The Tumor, Node, Metastasis (TNM) staging system is widely used and based on the modified Jewett-Strong system ( Table 68-1 ).
| Stage | Description |
|---|---|
| PRIMARY TUMOR (T) | |
| Tx | Primary tumor cannot be assessed. |
| T0 | No evidence of primary tumor. |
| Ta | Noninvasive papillary carcinoma. |
| Tis | Carcinoma in situ (i.e., flat tumor). |
| T1 | Tumor invades subepithelial connective tissue. |
| T2 | Tumor invades muscle. |
| pT2a | Tumor invades superficial muscle (inner half). |
| pT2b | Tumor invades deep muscle (outer half). |
| T3 | Tumor invades perivesical tissue. |
| pT3a | Microscopically |
| pT3b | Macroscopically (extravesical mass) |
| T4 | Tumor invades any of the following: Prostate, uterus, vagina, pelvic wall, or abdominal wall. |
| T4a | Tumor invades the prostate, uterus, or vagina. |
| T4b | Tumor invades the pelvic wall, or abdominal wall. |
| REGIONAL LYMPH NODES (N) | |
| Nx | Regional lymph nodes cannot be assessed. |
| N0 | No regional lymph node metastasis. |
| N1 | Metastasis in a single lymph node ≤2 cm in largest dimension. |
| N2 | Metastasis in a single lymph node >2 cm but ≤5 cm in largest dimension; or multiple lymph nodes ≤5 cm in largest dimension. |
| N3 | Metastasis in a lymph node >5 cm in largest dimension. |
| DISTANT METASTASIS (M) | |
| Mx | Distant metastasis cannot be assessed. |
| M0 | No distant metastasis. |
| M1 | Distant metastasis. |
| AJCC STAGE GROUPINGS | |
| Stage 0a | Ta, N0, M0 |
| Stage 0is | Tis, N0, M0 |
| Stage I | T1, N0, M0 |
| Stage II | T2a, N0, M0 T2b, N0, M0 |
| Stage III | T3a, N0, M0 T3b, N0, M0 T4a, N0, M0 |
| Stage IV | T4b, N0, M0 Any T, N1, M0 Any T, N2, M0 Any T, N3, M0 Any T, any N, M1 |
Clinical Presentation
Hematuria, either gross or microscopic, is the presenting symptom in more than 80% of cases. Other symptoms include dysuria, increased frequency, and/or pelvic pain and pressure. Obstructive uropathy related to bladder cancer usually occurs in the setting of muscularis propria invasion. Typical symptoms of bladder outlet obstruction are often absent, owing to the slowly progressive nature of the tumor.
Pathology
Urothelial carcinoma, a term now preferred over the previously used transitional cell carcinoma, accounts for over 90% of epithelial bladder malignancies. Substantial overlap exists in the imaging characteristics of different subtypes of malignant bladder lesions. Lesions originating from the urothelium typically have a papillary or nodular appearance ( Figure 68-8 ). They also can manifest as flat or plaque-like lesions such as squamous cell carcinoma, which tends to be more sessile rather than the typical papillary appearance of urothelial carcinoma. Alternatively, lesions that originate from the muscularis propria, such as rhabdomyosarcoma, can have a lobulated appearance sometimes referred to as “sarcoma botryoides,” akin to a cluster of grapes. Urachal adenocarcinoma typically manifests as a large (mean diameter, 6 cm), often partially calcified, infraumbilical soft tissue mass with disproportionate extravesical component ( Figure 68-9 ) compared with other bladder neoplasms.
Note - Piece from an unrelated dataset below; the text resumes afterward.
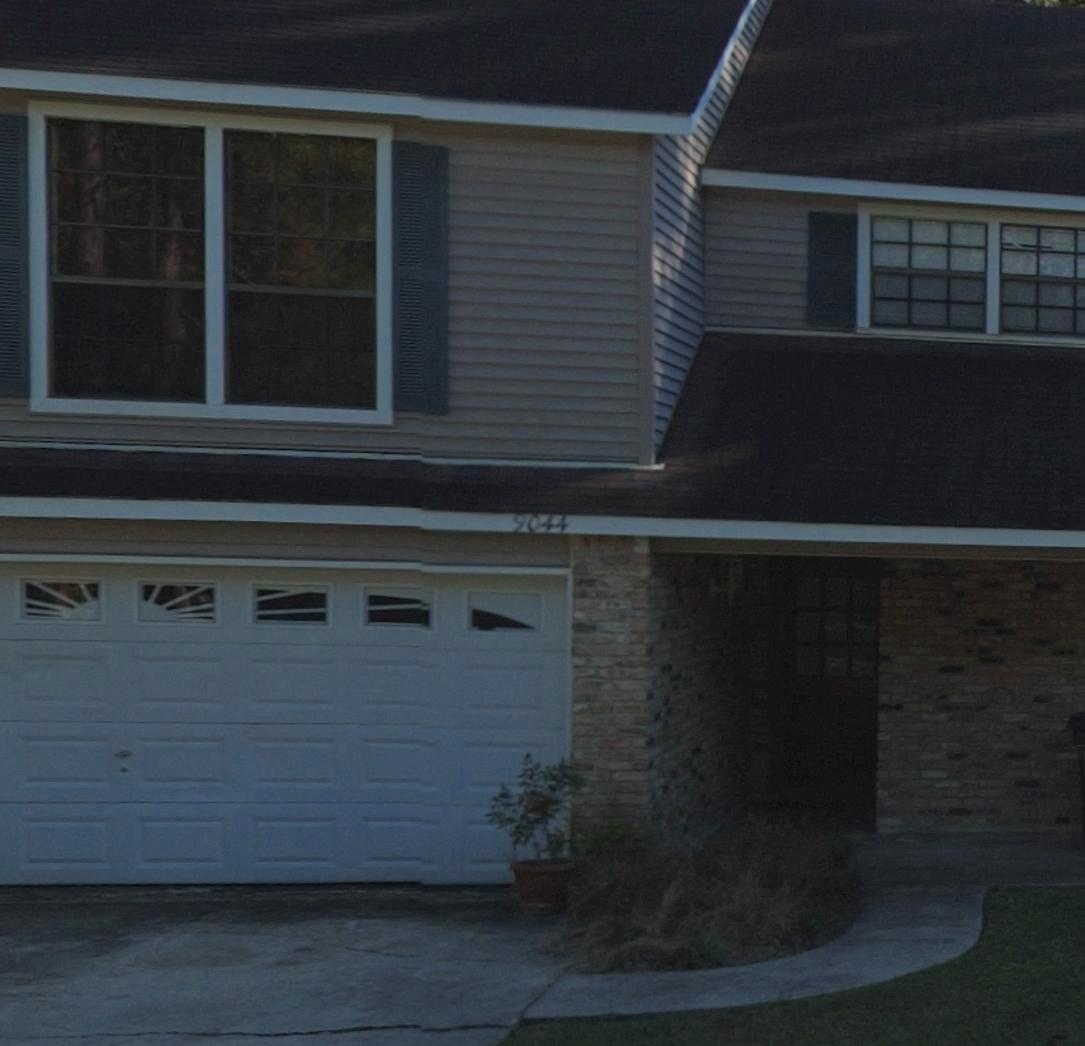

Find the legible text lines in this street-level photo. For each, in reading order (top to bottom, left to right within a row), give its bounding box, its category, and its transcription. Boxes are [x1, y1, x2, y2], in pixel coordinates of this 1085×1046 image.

[511, 513, 568, 534] StreetNumber: 9044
Bladder cancer most commonly arises in the lateral bladder walls and less commonly along the trigone. The bladder dome is the least common site, except in cases of urachal carcinoma (see Figure 68-9 ). Bladder diverticula, when present, have a higher incidence of cancer than the remainder of the bladder, presumably owing to urinary stasis ( Figure 68-10 ).